O cartaz de Victória tem a seguinte frase da Variety: “Voe para longe ‘Birdman’. Tem um novo plano sequência na área”. A empolgação para tratar desse vencedor do Berlim de Ouro do ano passado tem motivo. Victoria é uma obra de 134 minutos filmada sem cortes. Ao contrário do grande sucesso do ano passado, que escondia sutilmente as trocas de takes. A dúvida que fica é: trata-se de uma experiência inexpressiva ou de um bom uso de linguagem diferente?
A jovem Victoria é uma espanhola que vive temporariamente na Alemanha. Ao sair de uma festa às quatro da manhã, conhece quatro homens mais ou menos da idade dela. Os rapazes a convidam para um passeio e sem querer a arrastam para duas horas de emoções intensas.
A experimentação de Victoria lembra imediatamente algumas coisas, como a rápida jornada emotiva de Corra, Lola, Corra e a representação de uma juventude transviada de Trainspotting. A diferença aqui, porém, é que o ritmo ultra acelerado e as montagens picotadas daqueles filmes abrem espaço para uma lentidão decorrente do plano sequência.
Sonne paquera Victoria antes que a noite desande.
O filme começa com Victoria, já embriagada, com mais uma dose de vodca pura. O estado dela não é de sobriedade, e o dos homens que conhece é ainda pior. O ritmo devagar criado pela continuidade da falta de cortes simula uma letargia que dialoga muito bem com as sensações do grupo. A abertura é em uma festa de música eletrônica, onde a câmera passa pelos presentes fora de foco até encontrar Victoria e passar a segui-la. A imagem com o jogo de luzes e a música alta criam uma sensação de confusão. É como se o espectador encontrasse com a protagonista e, tão perdido sensorialmente quanto ela, estivesse fisicamente ali durante todo o filme.
Apenas por isso, já seria impressionante, mas Victoria se permite ir além. Da festa ela vai para a rua, o grupo caminha por algumas quadras, entra em um prédio, sobe ao telhado, volta para a rua, entra em uma cafeteria, dá uma volta de carro, passa por tiroteios, pega taxi, entra em um hotel, vai para diversos cômodos.

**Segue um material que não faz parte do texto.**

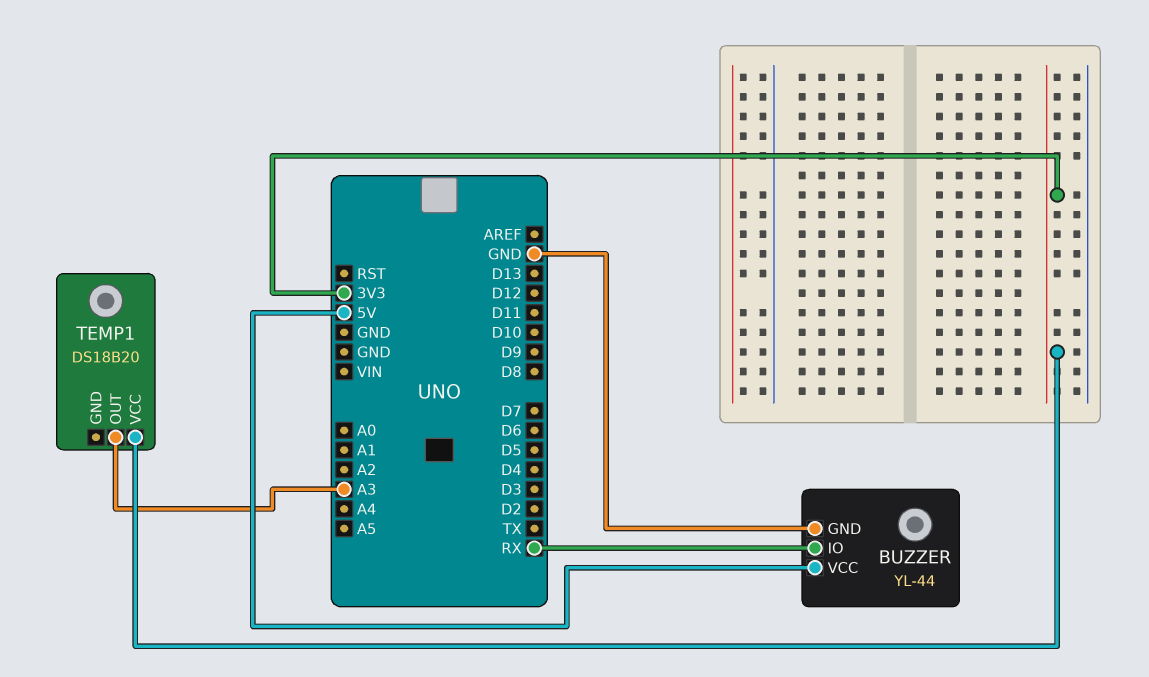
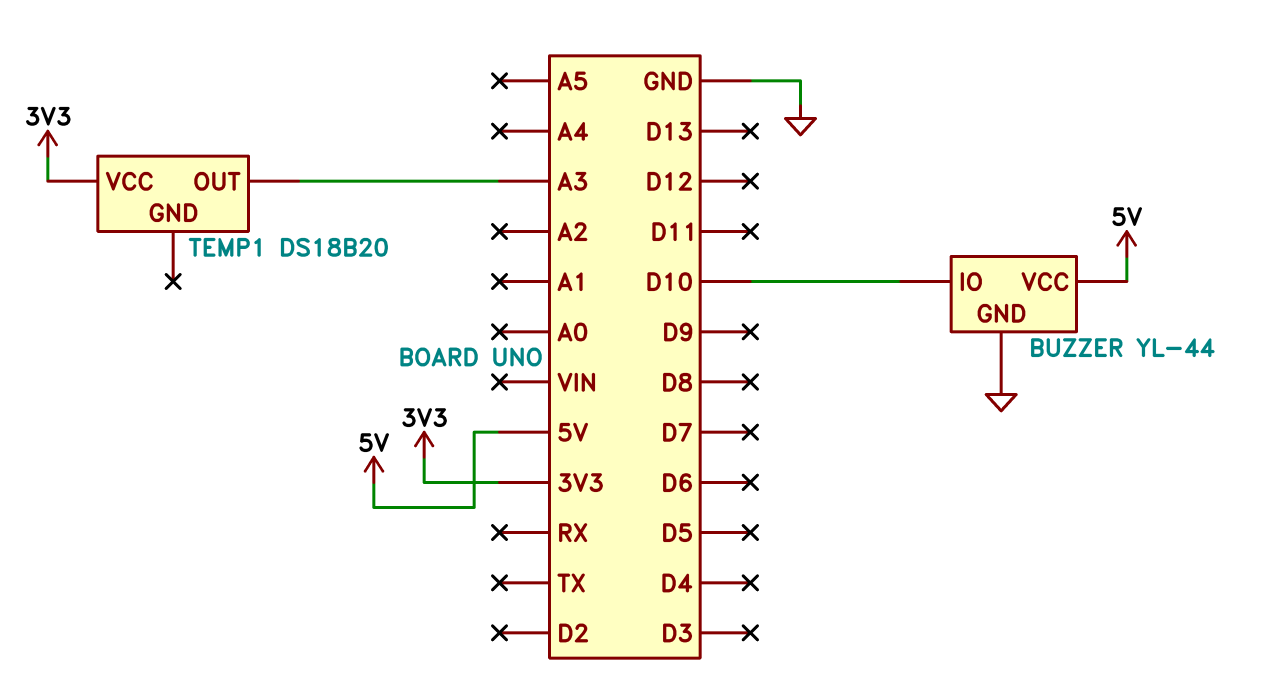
BUZZER pin IO: RX -> D10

Tudo de forma contínua, com os figurantes que precisam entrar e sair da trama nas horas certas (e são muitos figurantes), com a fotografia arrumada nas localizações certas. Os atores e a câmera têm a necessidade de se posicionar a cada local para que o planejamento da mise-en-scène funcione. Isso porque o Sol nasce no meio da história. Só poderia ser filmado a partir de certo ponto do dia. E como iluminação também precisa ser ensaiada, todo o elenco e equipe tiveram que ensaiar todo o filme em outro dia. Isso se ninguém tiver cometido nenhum erro sério durante a filmagem para ter que cortar e esperar pelo menos 24 horas para começar novamente. É o nível de complexidade da gravação de Victoria.
Boxer, personagem desesperado trará a tragédia para o grupo.
Essa elaboração absurda é relevante para a trama porque a fotografia é significativa. Um personagem, Boxer, explica para Victoria que ele já havia sido preso, a luz cria sombras para esconder metade do rosto dele. Existe um lado sombrio de Boxer que é justamente o que vai fazer com que a noite do grupo vire uma bagunça. Ao mesmo tempo, Sonne, o rapaz que mais se importa com Victoria, está sempre iluminado. Ele está aberto para ela o tempo inteiro.
O diretor e roteirista Sebastian Schipper fez um grande trabalho técnico e narrativo. O maior pecado dele se encontra apenas na estrutura do texto, que tem um primeiro e um terceiro atos longos demais. Mas nem isso incomoda quando se sente todo o caleidoscópio de sentimentos pelos quais Victoria vai passar. Talvez seja a experiência mais diferente que uma pessoa poderia passar num cinema nos últimos meses.